## Supplied material:
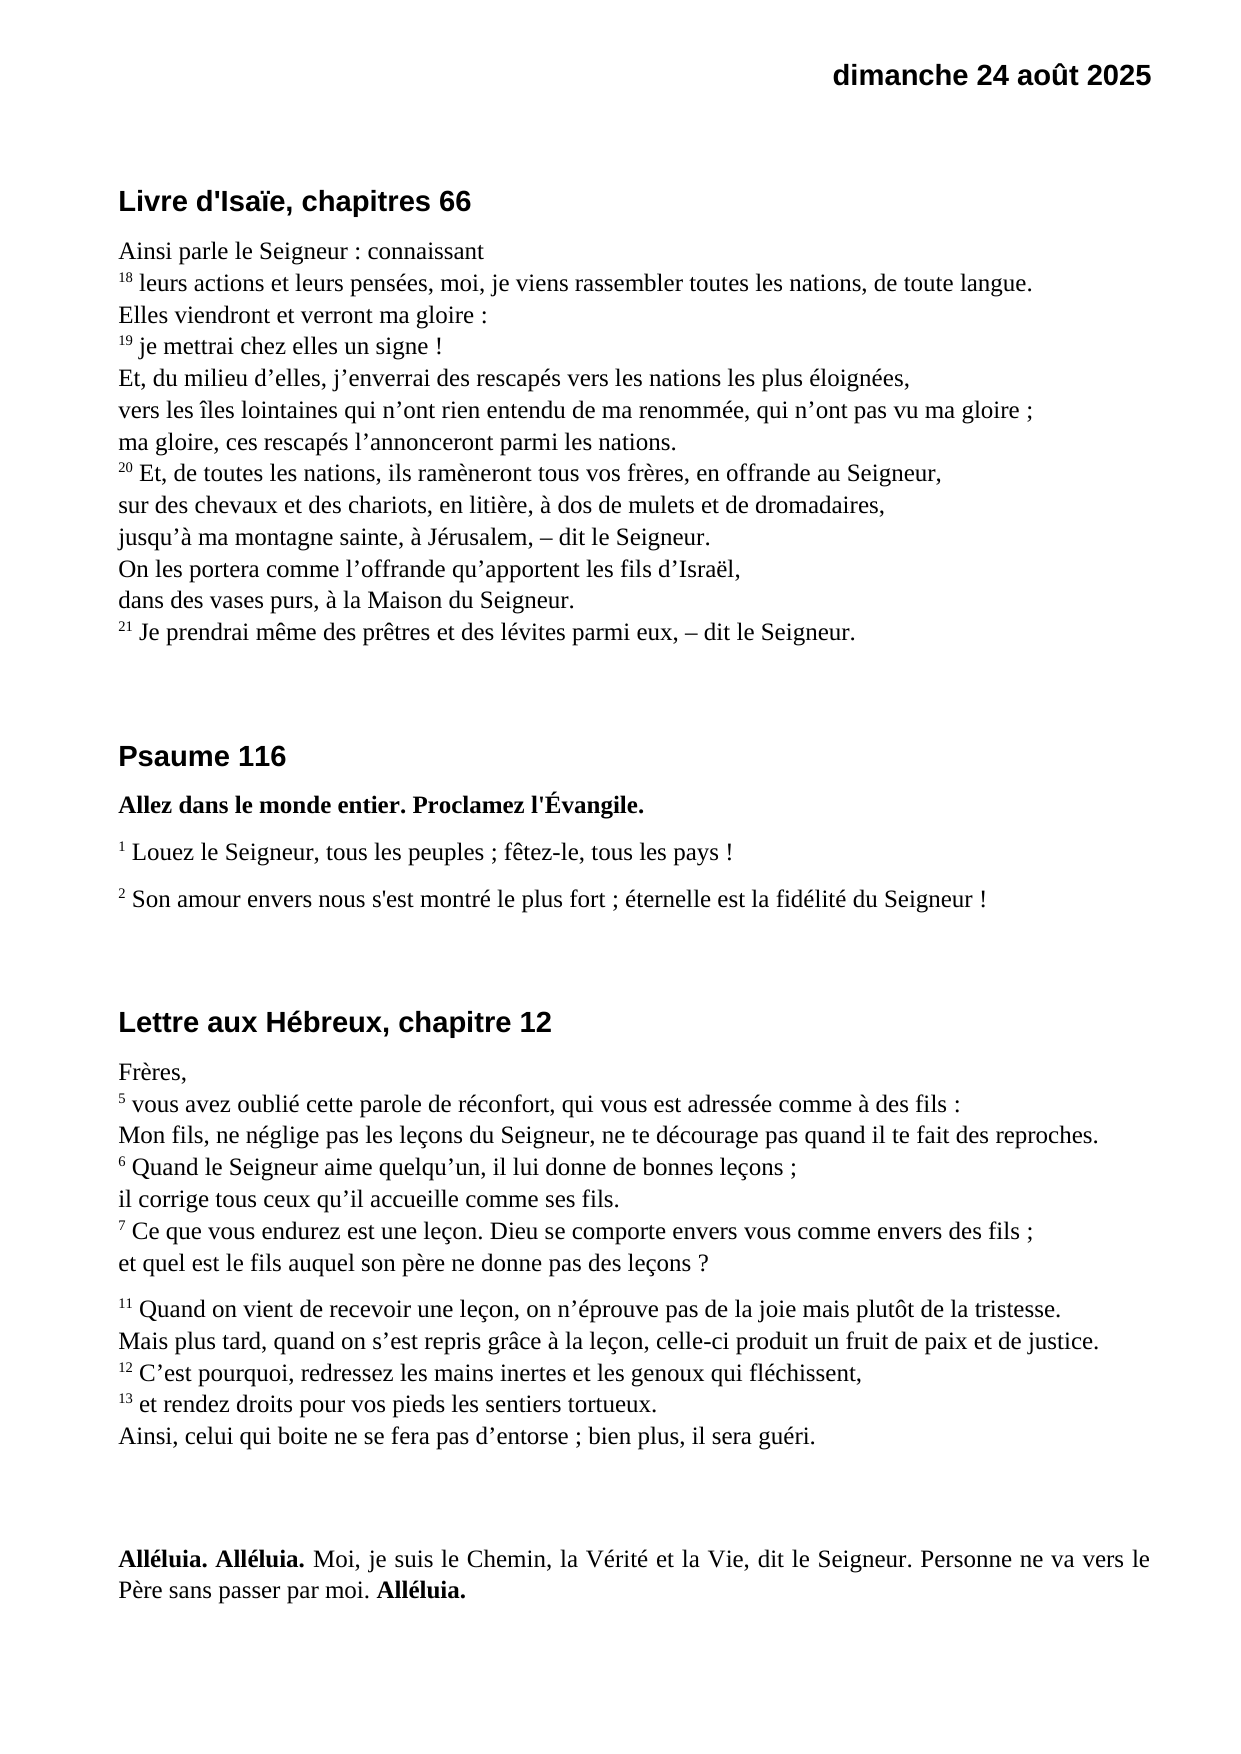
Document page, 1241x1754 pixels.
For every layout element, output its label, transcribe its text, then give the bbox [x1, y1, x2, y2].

text 11 Quand on vient de recevoir une leçon, on n’éprouve pas de la joie mais plutôt de la tristesse. [118, 1295, 1152, 1323]
text dans des vases purs, à la Maison du Seigneur. [118, 587, 1152, 614]
subtitle Lettre aux Hébreux, chapitre 12 [118, 1006, 1152, 1038]
text 6 Quand le Seigneur aime quelqu’un, il lui donne de bonnes leçons ; [118, 1153, 1152, 1181]
subtitle Psaume 116 [118, 739, 1152, 772]
text et quel est le fils auquel son père ne donne pas des leçons ? [118, 1249, 1152, 1276]
subtitle dimanche 24 août 2025 [118, 59, 1152, 92]
text Mon fils, ne néglige pas les leçons du Seigneur, ne te décourage pas quand il te fait des reproches. [118, 1122, 1152, 1149]
text sur des chevaux et des chariots, en litière, à dos de mulets et de dromadaires, [118, 491, 1152, 519]
text il corrige tous ceux qu’il accueille comme ses fils. [118, 1185, 1152, 1213]
text 2 Son amour envers nous s'est montré le plus fort ; éternelle est la fidélité du Seigneur ! [118, 885, 1152, 912]
text Mais plus tard, quand on s’est repris grâce à la leçon, celle-ci produit un fruit de paix et de justice. [118, 1327, 1152, 1355]
text 19 je mettrai chez elles un signe ! [118, 332, 1152, 360]
text 20 Et, de toutes les nations, ils ramèneront tous vos frères, en offrande au Seigneur, [118, 459, 1152, 487]
text 5 vous avez oublié cette parole de réconfort, qui vous est adressée comme à des fils : [118, 1090, 1152, 1117]
text 18 leurs actions et leurs pensées, moi, je viens rassembler toutes les nations, de toute langue. [118, 269, 1152, 297]
text 12 C’est pourquoi, redressez les mains inertes et les genoux qui fléchissent, [118, 1359, 1152, 1386]
subtitle Livre d'Isaïe, chapitres 66 [118, 185, 1152, 218]
text jusqu’à ma montagne sainte, à Jérusalem, – dit le Seigneur. [118, 523, 1152, 551]
text Allez dans le monde entier. Proclamez l'Évangile. [118, 792, 1152, 819]
text vers les îles lointaines qui n’ont rien entendu de ma renommée, qui n’ont pas vu ma gloire ; [118, 396, 1152, 424]
text ma gloire, ces rescapés l’annonceront parmi les nations. [118, 428, 1152, 456]
text Ainsi, celui qui boite ne se fera pas d’entorse ; bien plus, il sera guéri. [118, 1422, 1152, 1450]
text Frères, [118, 1058, 1152, 1086]
text Elles viendront et verront ma gloire : [118, 301, 1152, 328]
text Alléluia. Alléluia. Moi, je suis le Chemin, la Vérité et la Vie, dit le Seigneur. Personne ne va vers le Père sans passer par moi. Alléluia. [118, 1545, 1152, 1604]
text 1 Louez le Seigneur, tous les peuples ; fêtez-le, tous les pays ! [118, 838, 1152, 866]
text On les portera comme l’offrande qu’apportent les fils d’Israël, [118, 555, 1152, 583]
text Et, du milieu d’elles, j’enverrai des rescapés vers les nations les plus éloignées, [118, 364, 1152, 392]
text 21 Je prendrai même des prêtres et des lévites parmi eux, – dit le Seigneur. [118, 618, 1152, 646]
text 13 et rendez droits pour vos pieds les sentiers tortueux. [118, 1391, 1152, 1418]
text Ainsi parle le Seigneur : connaissant [118, 237, 1152, 265]
text 7 Ce que vous endurez est une leçon. Dieu se comporte envers vous comme envers des fils ; [118, 1217, 1152, 1244]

## Task statement:
Rewrite the material above as a numbered list, dropping any blank lines and leaving out the picture.

## Task result:
1. Document page, 1241x1754 pixels.
2. For every layout element, output its label, transcribe its text, then give the bbox [x1, y1, x2, y2].
3. text 11 Quand on vient de recevoir une leçon, on n’éprouve pas de la joie mais plutôt de la tristesse. [118, 1295, 1152, 1323]
4. text dans des vases purs, à la Maison du Seigneur. [118, 587, 1152, 614]
5. subtitle Lettre aux Hébreux, chapitre 12 [118, 1006, 1152, 1038]
6. text 6 Quand le Seigneur aime quelqu’un, il lui donne de bonnes leçons ; [118, 1153, 1152, 1181]
7. subtitle Psaume 116 [118, 739, 1152, 772]
8. text et quel est le fils auquel son père ne donne pas des leçons ? [118, 1249, 1152, 1276]
9. subtitle dimanche 24 août 2025 [118, 59, 1152, 92]
10. text Mon fils, ne néglige pas les leçons du Seigneur, ne te décourage pas quand il te fait des reproches. [118, 1122, 1152, 1149]
11. text sur des chevaux et des chariots, en litière, à dos de mulets et de dromadaires, [118, 491, 1152, 519]
12. text il corrige tous ceux qu’il accueille comme ses fils. [118, 1185, 1152, 1213]
13. text 2 Son amour envers nous s'est montré le plus fort ; éternelle est la fidélité du Seigneur ! [118, 885, 1152, 912]
14. text Mais plus tard, quand on s’est repris grâce à la leçon, celle-ci produit un fruit de paix et de justice. [118, 1327, 1152, 1355]
15. text 19 je mettrai chez elles un signe ! [118, 332, 1152, 360]
16. text 20 Et, de toutes les nations, ils ramèneront tous vos frères, en offrande au Seigneur, [118, 459, 1152, 487]
17. text 5 vous avez oublié cette parole de réconfort, qui vous est adressée comme à des fils : [118, 1090, 1152, 1117]
18. text 18 leurs actions et leurs pensées, moi, je viens rassembler toutes les nations, de toute langue. [118, 269, 1152, 297]
19. text 12 C’est pourquoi, redressez les mains inertes et les genoux qui fléchissent, [118, 1359, 1152, 1386]
20. subtitle Livre d'Isaïe, chapitres 66 [118, 185, 1152, 218]
21. text jusqu’à ma montagne sainte, à Jérusalem, – dit le Seigneur. [118, 523, 1152, 551]
22. text Allez dans le monde entier. Proclamez l'Évangile. [118, 792, 1152, 819]
23. text vers les îles lointaines qui n’ont rien entendu de ma renommée, qui n’ont pas vu ma gloire ; [118, 396, 1152, 424]
24. text ma gloire, ces rescapés l’annonceront parmi les nations. [118, 428, 1152, 456]
25. text Ainsi, celui qui boite ne se fera pas d’entorse ; bien plus, il sera guéri. [118, 1422, 1152, 1450]
26. text Frères, [118, 1058, 1152, 1086]
27. text Elles viendront et verront ma gloire : [118, 301, 1152, 328]
28. text Alléluia. Alléluia. Moi, je suis le Chemin, la Vérité et la Vie, dit le Seigneur. Personne ne va vers le Père sans passer par moi. Alléluia. [118, 1545, 1152, 1604]
29. text 1 Louez le Seigneur, tous les peuples ; fêtez-le, tous les pays ! [118, 838, 1152, 866]
30. text On les portera comme l’offrande qu’apportent les fils d’Israël, [118, 555, 1152, 583]
31. text Et, du milieu d’elles, j’enverrai des rescapés vers les nations les plus éloignées, [118, 364, 1152, 392]
32. text 21 Je prendrai même des prêtres et des lévites parmi eux, – dit le Seigneur. [118, 618, 1152, 646]
33. text 13 et rendez droits pour vos pieds les sentiers tortueux. [118, 1391, 1152, 1418]
34. text Ainsi parle le Seigneur : connaissant [118, 237, 1152, 265]
35. text 7 Ce que vous endurez est une leçon. Dieu se comporte envers vous comme envers des fils ; [118, 1217, 1152, 1244]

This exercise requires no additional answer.